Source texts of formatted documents
────────────────────────────────────────
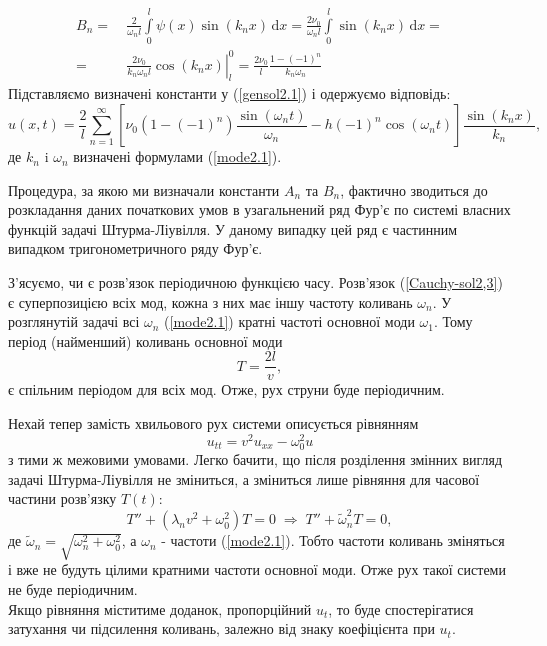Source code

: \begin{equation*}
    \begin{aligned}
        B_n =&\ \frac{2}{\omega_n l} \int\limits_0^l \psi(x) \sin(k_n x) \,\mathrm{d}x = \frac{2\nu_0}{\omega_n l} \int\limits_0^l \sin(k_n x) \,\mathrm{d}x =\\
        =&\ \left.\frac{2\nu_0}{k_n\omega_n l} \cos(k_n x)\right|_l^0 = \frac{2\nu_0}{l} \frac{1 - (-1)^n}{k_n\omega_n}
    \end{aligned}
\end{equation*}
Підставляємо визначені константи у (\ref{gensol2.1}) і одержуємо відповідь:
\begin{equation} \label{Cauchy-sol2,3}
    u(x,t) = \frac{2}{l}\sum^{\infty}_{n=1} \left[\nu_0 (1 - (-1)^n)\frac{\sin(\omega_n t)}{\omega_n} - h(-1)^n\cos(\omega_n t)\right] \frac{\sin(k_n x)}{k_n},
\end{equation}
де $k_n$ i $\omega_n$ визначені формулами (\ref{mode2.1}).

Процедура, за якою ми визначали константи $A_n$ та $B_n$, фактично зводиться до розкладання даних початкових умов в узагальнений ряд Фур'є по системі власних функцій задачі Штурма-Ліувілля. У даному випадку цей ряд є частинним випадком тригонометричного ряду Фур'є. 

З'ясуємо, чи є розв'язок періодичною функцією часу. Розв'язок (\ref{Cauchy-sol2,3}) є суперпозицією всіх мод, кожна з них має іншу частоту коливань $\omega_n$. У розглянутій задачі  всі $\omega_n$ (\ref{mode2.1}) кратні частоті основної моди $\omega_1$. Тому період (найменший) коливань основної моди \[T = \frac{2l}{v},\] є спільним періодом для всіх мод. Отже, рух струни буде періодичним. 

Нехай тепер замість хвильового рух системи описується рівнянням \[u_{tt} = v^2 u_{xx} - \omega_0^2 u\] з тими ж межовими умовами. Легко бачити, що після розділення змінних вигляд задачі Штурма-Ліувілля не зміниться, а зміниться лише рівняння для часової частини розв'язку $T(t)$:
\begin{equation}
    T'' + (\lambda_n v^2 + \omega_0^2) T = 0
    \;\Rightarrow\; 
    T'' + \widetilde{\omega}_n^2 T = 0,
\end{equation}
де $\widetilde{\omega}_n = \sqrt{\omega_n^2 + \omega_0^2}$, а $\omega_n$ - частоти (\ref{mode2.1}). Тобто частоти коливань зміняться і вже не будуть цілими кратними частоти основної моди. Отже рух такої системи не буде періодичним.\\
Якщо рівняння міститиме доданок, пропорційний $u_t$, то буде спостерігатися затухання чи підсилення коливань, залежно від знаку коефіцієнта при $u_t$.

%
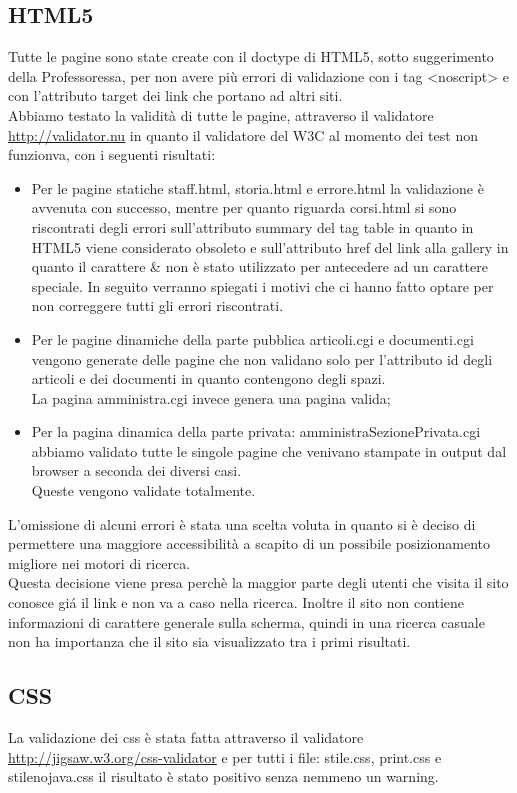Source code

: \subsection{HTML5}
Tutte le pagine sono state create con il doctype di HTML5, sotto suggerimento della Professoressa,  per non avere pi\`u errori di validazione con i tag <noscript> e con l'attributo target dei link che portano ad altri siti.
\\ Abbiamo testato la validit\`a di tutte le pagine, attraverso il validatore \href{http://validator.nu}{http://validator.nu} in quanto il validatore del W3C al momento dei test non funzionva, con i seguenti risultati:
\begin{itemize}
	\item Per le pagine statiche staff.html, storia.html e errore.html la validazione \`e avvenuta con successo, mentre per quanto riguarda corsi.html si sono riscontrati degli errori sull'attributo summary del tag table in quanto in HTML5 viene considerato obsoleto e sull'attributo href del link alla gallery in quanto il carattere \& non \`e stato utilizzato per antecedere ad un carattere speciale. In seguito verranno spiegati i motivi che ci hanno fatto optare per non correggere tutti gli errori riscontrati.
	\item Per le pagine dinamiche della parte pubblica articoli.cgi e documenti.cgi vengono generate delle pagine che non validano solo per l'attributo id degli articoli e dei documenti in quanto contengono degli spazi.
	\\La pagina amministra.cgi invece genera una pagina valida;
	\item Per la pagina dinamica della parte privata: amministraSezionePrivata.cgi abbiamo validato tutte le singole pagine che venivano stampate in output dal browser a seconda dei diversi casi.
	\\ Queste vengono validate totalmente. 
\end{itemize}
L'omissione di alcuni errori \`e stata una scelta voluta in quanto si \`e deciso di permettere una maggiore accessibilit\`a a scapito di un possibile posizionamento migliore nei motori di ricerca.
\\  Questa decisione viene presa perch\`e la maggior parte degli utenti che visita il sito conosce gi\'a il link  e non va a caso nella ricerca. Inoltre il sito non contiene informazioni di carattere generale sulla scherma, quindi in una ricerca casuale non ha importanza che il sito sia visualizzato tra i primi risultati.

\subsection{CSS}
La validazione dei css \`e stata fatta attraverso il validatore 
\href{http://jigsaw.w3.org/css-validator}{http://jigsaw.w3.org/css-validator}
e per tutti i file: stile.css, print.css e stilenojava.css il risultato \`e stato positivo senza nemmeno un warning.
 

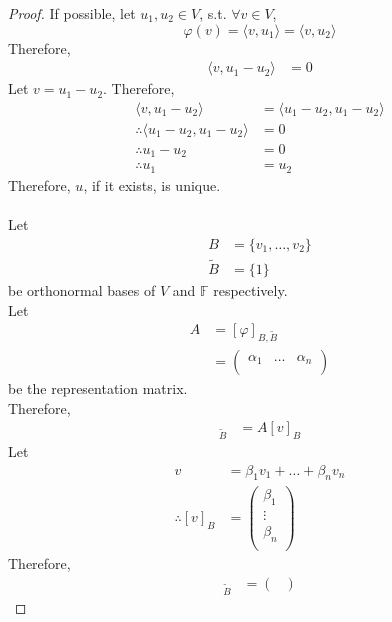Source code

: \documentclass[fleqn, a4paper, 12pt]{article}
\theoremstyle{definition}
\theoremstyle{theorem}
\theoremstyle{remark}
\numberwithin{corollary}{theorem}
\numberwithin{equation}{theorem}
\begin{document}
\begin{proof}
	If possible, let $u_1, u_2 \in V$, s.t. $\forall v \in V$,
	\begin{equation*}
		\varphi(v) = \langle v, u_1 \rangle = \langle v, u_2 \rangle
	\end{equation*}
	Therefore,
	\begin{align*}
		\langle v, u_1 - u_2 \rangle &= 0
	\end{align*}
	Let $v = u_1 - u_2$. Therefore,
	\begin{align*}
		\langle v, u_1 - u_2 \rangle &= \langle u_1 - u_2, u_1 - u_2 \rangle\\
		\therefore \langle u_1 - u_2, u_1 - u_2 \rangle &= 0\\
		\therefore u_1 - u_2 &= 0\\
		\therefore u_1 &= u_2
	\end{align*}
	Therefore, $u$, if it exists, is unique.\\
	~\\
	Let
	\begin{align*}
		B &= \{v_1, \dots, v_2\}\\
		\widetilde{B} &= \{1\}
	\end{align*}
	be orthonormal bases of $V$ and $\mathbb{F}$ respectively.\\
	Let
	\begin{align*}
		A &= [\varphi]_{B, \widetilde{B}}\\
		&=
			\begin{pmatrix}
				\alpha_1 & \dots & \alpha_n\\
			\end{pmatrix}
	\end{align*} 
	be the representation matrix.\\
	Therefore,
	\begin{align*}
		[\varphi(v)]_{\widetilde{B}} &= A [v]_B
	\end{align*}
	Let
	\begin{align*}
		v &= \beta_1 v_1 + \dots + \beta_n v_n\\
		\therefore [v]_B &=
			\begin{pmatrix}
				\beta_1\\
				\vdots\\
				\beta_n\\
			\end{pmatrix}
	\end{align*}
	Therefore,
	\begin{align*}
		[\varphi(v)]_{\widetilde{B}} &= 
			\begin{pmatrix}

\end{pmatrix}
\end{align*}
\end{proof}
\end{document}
────────────────────────────────────────
→ **WHAT TO DO**:
Repeat each line above exactly as it reads, omitting any pictures.

→ **RESULT BELOW**:
Source code

: \begin{equation*}
    \begin{aligned}
        B_n =&\ \frac{2}{\omega_n l} \int\limits_0^l \psi(x) \sin(k_n x) \,\mathrm{d}x = \frac{2\nu_0}{\omega_n l} \int\limits_0^l \sin(k_n x) \,\mathrm{d}x =\\
        =&\ \left.\frac{2\nu_0}{k_n\omega_n l} \cos(k_n x)\right|_l^0 = \frac{2\nu_0}{l} \frac{1 - (-1)^n}{k_n\omega_n}
    \end{aligned}
\end{equation*}
Підставляємо визначені константи у (\ref{gensol2.1}) і одержуємо відповідь:
\begin{equation} \label{Cauchy-sol2,3}
    u(x,t) = \frac{2}{l}\sum^{\infty}_{n=1} \left[\nu_0 (1 - (-1)^n)\frac{\sin(\omega_n t)}{\omega_n} - h(-1)^n\cos(\omega_n t)\right] \frac{\sin(k_n x)}{k_n},
\end{equation}
де $k_n$ i $\omega_n$ визначені формулами (\ref{mode2.1}).

Процедура, за якою ми визначали константи $A_n$ та $B_n$, фактично зводиться до розкладання даних початкових умов в узагальнений ряд Фур'є по системі власних функцій задачі Штурма-Ліувілля. У даному випадку цей ряд є частинним випадком тригонометричного ряду Фур'є. 

З'ясуємо, чи є розв'язок періодичною функцією часу. Розв'язок (\ref{Cauchy-sol2,3}) є суперпозицією всіх мод, кожна з них має іншу частоту коливань $\omega_n$. У розглянутій задачі  всі $\omega_n$ (\ref{mode2.1}) кратні частоті основної моди $\omega_1$. Тому період (найменший) коливань основної моди \[T = \frac{2l}{v},\] є спільним періодом для всіх мод. Отже, рух струни буде періодичним. 

Нехай тепер замість хвильового рух системи описується рівнянням \[u_{tt} = v^2 u_{xx} - \omega_0^2 u\] з тими ж межовими умовами. Легко бачити, що після розділення змінних вигляд задачі Штурма-Ліувілля не зміниться, а зміниться лише рівняння для часової частини розв'язку $T(t)$:
\begin{equation}
    T'' + (\lambda_n v^2 + \omega_0^2) T = 0
    \;\Rightarrow\; 
    T'' + \widetilde{\omega}_n^2 T = 0,
\end{equation}
де $\widetilde{\omega}_n = \sqrt{\omega_n^2 + \omega_0^2}$, а $\omega_n$ - частоти (\ref{mode2.1}). Тобто частоти коливань зміняться і вже не будуть цілими кратними частоти основної моди. Отже рух такої системи не буде періодичним.\\
Якщо рівняння міститиме доданок, пропорційний $u_t$, то буде спостерігатися затухання чи підсилення коливань, залежно від знаку коефіцієнта при $u_t$.

%
Source code

: \subsection{HTML5}
Tutte le pagine sono state create con il doctype di HTML5, sotto suggerimento della Professoressa,  per non avere pi\`u errori di validazione con i tag <noscript> e con l'attributo target dei link che portano ad altri siti.
\\ Abbiamo testato la validit\`a di tutte le pagine, attraverso il validatore \href{http://validator.nu}{http://validator.nu} in quanto il validatore del W3C al momento dei test non funzionva, con i seguenti risultati:
\begin{itemize}
	\item Per le pagine statiche staff.html, storia.html e errore.html la validazione \`e avvenuta con successo, mentre per quanto riguarda corsi.html si sono riscontrati degli errori sull'attributo summary del tag table in quanto in HTML5 viene considerato obsoleto e sull'attributo href del link alla gallery in quanto il carattere \& non \`e stato utilizzato per antecedere ad un carattere speciale. In seguito verranno spiegati i motivi che ci hanno fatto optare per non correggere tutti gli errori riscontrati.
	\item Per le pagine dinamiche della parte pubblica articoli.cgi e documenti.cgi vengono generate delle pagine che non validano solo per l'attributo id degli articoli e dei documenti in quanto contengono degli spazi.
	\\La pagina amministra.cgi invece genera una pagina valida;
	\item Per la pagina dinamica della parte privata: amministraSezionePrivata.cgi abbiamo validato tutte le singole pagine che venivano stampate in output dal browser a seconda dei diversi casi.
	\\ Queste vengono validate totalmente. 
\end{itemize}
L'omissione di alcuni errori \`e stata una scelta voluta in quanto si \`e deciso di permettere una maggiore accessibilit\`a a scapito di un possibile posizionamento migliore nei motori di ricerca.
\\  Questa decisione viene presa perch\`e la maggior parte degli utenti che visita il sito conosce gi\'a il link  e non va a caso nella ricerca. Inoltre il sito non contiene informazioni di carattere generale sulla scherma, quindi in una ricerca casuale non ha importanza che il sito sia visualizzato tra i primi risultati.

\subsection{CSS}
La validazione dei css \`e stata fatta attraverso il validatore 
\href{http://jigsaw.w3.org/css-validator}{http://jigsaw.w3.org/css-validator}
e per tutti i file: stile.css, print.css e stilenojava.css il risultato \`e stato positivo senza nemmeno un warning.
 

Source code

: \documentclass[fleqn, a4paper, 12pt]{article}
\theoremstyle{definition}
\theoremstyle{theorem}
\theoremstyle{remark}
\numberwithin{corollary}{theorem}
\numberwithin{equation}{theorem}
\begin{document}
\begin{proof}
	If possible, let $u_1, u_2 \in V$, s.t. $\forall v \in V$,
	\begin{equation*}
		\varphi(v) = \langle v, u_1 \rangle = \langle v, u_2 \rangle
	\end{equation*}
	Therefore,
	\begin{align*}
		\langle v, u_1 - u_2 \rangle &= 0
	\end{align*}
	Let $v = u_1 - u_2$. Therefore,
	\begin{align*}
		\langle v, u_1 - u_2 \rangle &= \langle u_1 - u_2, u_1 - u_2 \rangle\\
		\therefore \langle u_1 - u_2, u_1 - u_2 \rangle &= 0\\
		\therefore u_1 - u_2 &= 0\\
		\therefore u_1 &= u_2
	\end{align*}
	Therefore, $u$, if it exists, is unique.\\
	~\\
	Let
	\begin{align*}
		B &= \{v_1, \dots, v_2\}\\
		\widetilde{B} &= \{1\}
	\end{align*}
	be orthonormal bases of $V$ and $\mathbb{F}$ respectively.\\
	Let
	\begin{align*}
		A &= [\varphi]_{B, \widetilde{B}}\\
		&=
			\begin{pmatrix}
				\alpha_1 & \dots & \alpha_n\\
			\end{pmatrix}
	\end{align*} 
	be the representation matrix.\\
	Therefore,
	\begin{align*}
		[\varphi(v)]_{\widetilde{B}} &= A [v]_B
	\end{align*}
	Let
	\begin{align*}
		v &= \beta_1 v_1 + \dots + \beta_n v_n\\
		\therefore [v]_B &=
			\begin{pmatrix}
				\beta_1\\
				\vdots\\
				\beta_n\\
			\end{pmatrix}
	\end{align*}
	Therefore,
	\begin{align*}
		[\varphi(v)]_{\widetilde{B}} &= 
			\begin{pmatrix}

\end{pmatrix}
\end{align*}
\end{proof}
\end{document}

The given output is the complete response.